El trabajo de años se desmoronó con esa frase. Ángel salió como mareado de esa oficina y se sentó en una plaza con la cabeza entre las manos. En la otra punta del banco había una chica argentina de veinte años, estudiante de sociología del barrio de Belgrano. También tenía la cabeza entre las manos. Acababa de pelearse con sus padres, en medio de un viaje turístico y había decidido seguir las vacaciones por su cuenta. Se encontrarían en Buenos Aires a fin de mes.
Así se conocieron María y Ángel. El le contó su drama y ella le dijo yo te ayudo.
Volvió en la canoa con él. Cuatro días hasta llegar a las cañadas del Río Morona. Y lo siguió por los senderos de la selva por semanas visitando aldeas y escribiendo declaraciones de adhesión que los indígenas firmaban con una cruz sin entender más que lo que Ángel les explicaba.
María olvidó su promesa de volver a casa a fin de mes y su padre (un cardiólogo porteño) viajó por todo Perú buscándola. La policía le dijo que estaba secuestrada por los narcotraficantes y que debía pagar treinta mil dólares.

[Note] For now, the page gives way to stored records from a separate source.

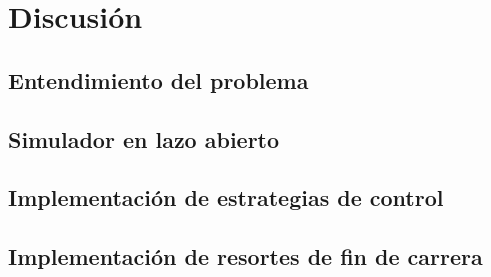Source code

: \section{Discusión}

\subsection{Entendimiento del problema}

\subsection{Simulador en lazo abierto}

\subsection{Implementación de estrategias de control}



\subsection{Implementación de resortes de fin de carrera}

Pero esa es otra historia.
Angel y María tenían un objetivo. Sacar a los Achuar de la pobreza extrema. Era un pueblo difícil de organizar y coordinar ( es como arriar gatos me dijo una vez un peruano) pero además debían hacerlo de forma en que las autoridades peruanas, de una cultura totalmente distinta, aprobaran. Y como si eso fuera poco, lidiando con el enorme poder de las petroleras multinacionales… Lo desafiante de la situación hace que sea un caso ejemplar para cualquiera que se enfrenta con un liderazgo complicado. Angel tuvo claro lo que quería lograr. Buscó consenso con gran dedicación. Chocó con una fuerte desilusión pero no se dio por vencido. Consiguió entusiasmar a una aliada vital. Logro que se reconociera su representatividad hacia adentro y hacia fuera. Hizo una reunión de una semana (que yo facilité) con todos los líderes de su gente para decidir qué pedirían a cambio de dejar entrar a la petrolera. Y finalmente negociaron un acuerdo. Mucho tiempo después de que María hubiese sido encontrada por su padre y llevada de vuelta a casa para no volver nunca más.
En mi última participación con ellos yo ya tenía un celular y estando en la amazónica ciudad de Tarpoto con Angel, lo comuniqué a con María que estaba en Buenos Aires. Angel aceptó el teléfono y no me lo devolvió hasta que se quedeó sin batería. A medida que pasaba el tiempo y no me lo devolvía cada vez me preocupaba menos el costo y más me impactaba el honor de haber rozado tangencialemente una historia de amor y liderazgo, épica y posmoderna.